Judge of the United States District Court for the Eastern District of California
- In office July 7, 2022 – November 16, 2023
- Appointed by: Joe Biden
- Preceded by: Morrison C. England Jr.
- Succeeded by: Kirk E. Sherriff

Judge of the Fresno County Superior Court
- In office October 11, 2018 – July 7, 2022
- Appointed by: Jerry Brown
- Preceded by: Dale Ikeda
- Succeeded by: Geoffrey Wilson

Personal details
- Born: 1979 (age 46–47) Merced, California, U.S.
- Party: Democratic
- Education: University of California, Berkeley (BA, JD)

= Ana de Alba =

American judge (born 1979)

Ana Isabel de Alba (born 1979) is an American attorney who serves as a United States circuit judge of the United States Court of Appeals for the Ninth Circuit. She previously served as a United States district judge of the United States District Court for the Eastern District of California from 2022 to 2023.

== Early life and education ==
de Alba was born in Merced, California. She graduated from the University of California, Berkeley in 2002 with a Bachelor of Arts degree with highest honors. She then attended the UC Berkeley School of Law, graduating in 2007 with a Juris Doctor.

Information shown

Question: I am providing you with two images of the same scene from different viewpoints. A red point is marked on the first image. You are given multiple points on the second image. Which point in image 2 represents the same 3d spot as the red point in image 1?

Given task A
Rewrite the Ana de Alba excerpt starting at "- Succeeded by: Kirk" and ending at "Berkeley (BA, JD)", changing "Personal details" to "Biographical details".
Given task B
Answer these questions from the Ana de Alba excerpt:
(i) Who appointed her to the Fresno County Superior Court?
(ii) In what year did she graduate from the UC Berkeley School of Law?
(iii) In what city was she born?

Exercise result A
- Succeeded by: Kirk E. Sherriff

Judge of the Fresno County Superior Court
- In office October 11, 2018 – July 7, 2022
- Appointed by: Jerry Brown
- Preceded by: Dale Ikeda
- Succeeded by: Geoffrey Wilson

Biographical details
- Born: 1979 (age 46–47) Merced, California, U.S.
- Party: Democratic
- Education: University of California, Berkeley (BA, JD)

Exercise result B
(i) Jerry Brown
(ii) 2007
(iii) Merced, California